Edmunds: How to shop for a car when interest rates are highThe Associated Press — By RONALD MONTOYA - Edmunds
If you're new to car buying or it's been a few years since your last purchase, get ready for a shock when it comes to financing. Interest rates on loans for new vehicles hit an average of 6.2 percent in October 2018, the highest since January 2009, according to Edmunds research. Used-car shoppers face an even higher rate, with an average of 8.7 percent. The Federal Reserve is expected to raise interest rates again this month.
Many shoppers will be tempted to take out a longer-term loan to ease the pain of a higher monthly payment brought on by these interest rates. But this is a double whammy for your budget: You will be paying more in finance charges over the life of the loan, and it will take longer to gain equity in the vehicle.
It's easy to see why you might feel daunted about car buying in such a market. But you are not doomed to pay the maximum rates. Assuming your credit is generally in good shape, with a score of roughly 720 or higher, there are a few ways to get around today's high interest rates.
This tip applies to loans for both new and used cars. Getting a preapproval for a loan at your bank, credit union or online lender gives you a frame of reference for the financing that a dealership offers you. If the finance manager says, "This was the best rate I could secure," you'll have a point of comparison. In many cases, the dealership will be able to offer a better rate thanks to loans that are subsidized by the carmaker's captive financing company.
PROMOTIONAL FINANCE RATES
The majority of automakers offer special finance rates to qualified buyers. While many of the zero percent offers that were common in the past have disappeared, some are still out there, such as a current offer for the 2018 Nissan Rogue. These offers vary by month, region and vehicle, so go to manufacturer websites to see what's available.
Even if you end up with a 2.9 percent APR rather than zero percent, that is a significant improvement over 6.2 percent. Be open to exploring various vehicle brands, too. A brand that you might not have considered originally may offer better rates. You'll also want to check the deals for both 2018 and 2019 models to see which offers better incentives.
BUY A CERTIFIED PRE-OWNED VEHICLE
Buying a used vehicle is typically a good option for shoppers. You avoid the big depreciation hit that comes with new cars, and you usually finance a smaller amount of money. But with interest rates averaging 8.7 percent, used cars might not be a slam-dunk bargain.

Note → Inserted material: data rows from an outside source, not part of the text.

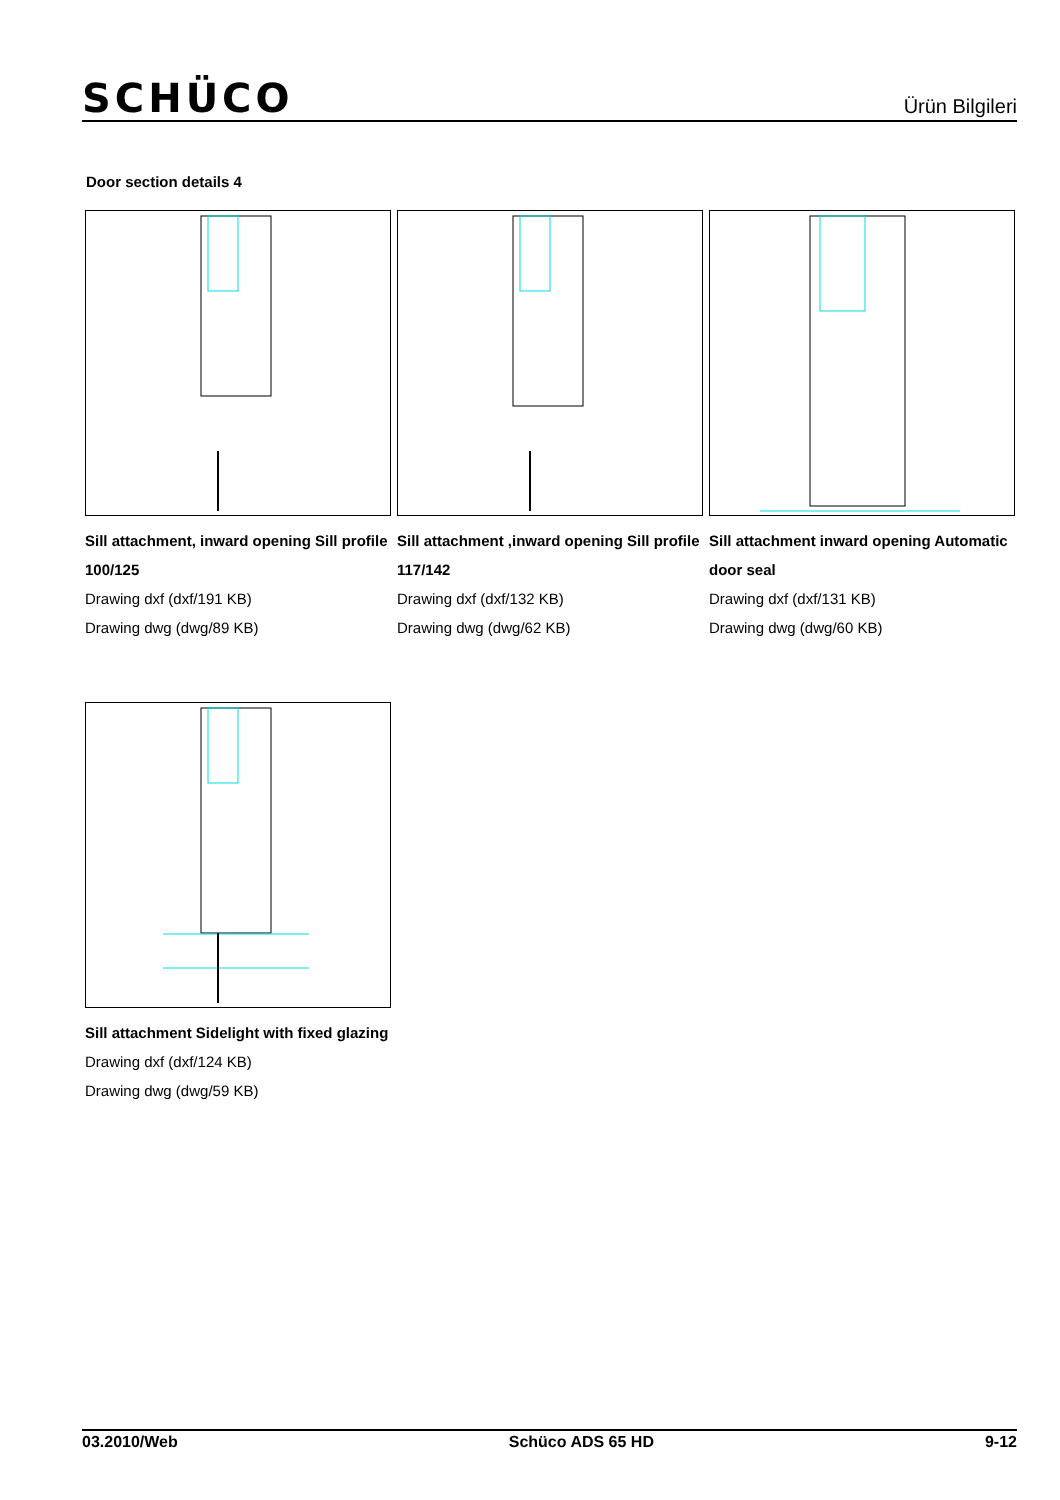SCHÜCO
Ürün Bilgileri
Door section details 4
Sill attachment, inward opening Sill profile 100/125
Drawing dxf (dxf/191 KB)
Drawing dwg (dwg/89 KB)
Sill attachment ,inward opening Sill profile 117/142
Drawing dxf (dxf/132 KB)
Drawing dwg (dwg/62 KB)
Sill attachment inward opening Automatic door seal
Drawing dxf (dxf/131 KB)
Drawing dwg (dwg/60 KB)
Sill attachment Sidelight with fixed glazing
Drawing dxf (dxf/124 KB)
Drawing dwg (dwg/59 KB)
03.2010/Web Schüco ADS 65 HD 9-12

Here is where certified pre-owned (CPO) vehicles come in. Though CPO cars cost more than run-of-the-mill used cars, some CPO deals offer manufacturer-subsidized interest rates ranging from zero to 4 percent, depending on the vehicle and automaker. And CPO vehicles are typically in better condition and carry a longer warranty than your average used car.
Higher interest rates do affect leasing, but since you only pay interest on the amount the car will depreciate, you end up paying significantly less in finance charges than if you purchased the car. Take this 2018 Honda Accord lease as an example: The car had a selling price of $27,315 after taxes and fees. It leased with a $1,000 down payment and a money factor of 0.00092, the equivalent of a 2.2 percent APR. You would pay about $1,400 in interest over the 36 months of the loan.
Compare that to a typical 72-month loan on the same car. Assuming the same down payment and the average 6.2 percent APR, you would pay $5,264 in finance charges over the course of the loan. That's paying more than three times the interest for twice as long.
You can simplify your lease shopping by focusing on the items that matter most: the lease's allotted miles, the monthly payment, the down payment and the lease term. Look for manufacturer lease specials and keep your down payment as low as possible.
DOWNSIZE THE VEHICLE
If you had your eye on a midsize SUV or sedan, consider a compact one. Compact vehicles cost less than larger ones, which means you'll finance a smaller amount and pay less interest over the life of the loan. In many cases, you'll find that the space trade-offs aren't that significant.
Today's high interest rates shouldn't deter you from buying a car if you need one. Take time to shop for the best rate possible and be open to vehicles you might not have otherwise considered but which have very low APRs.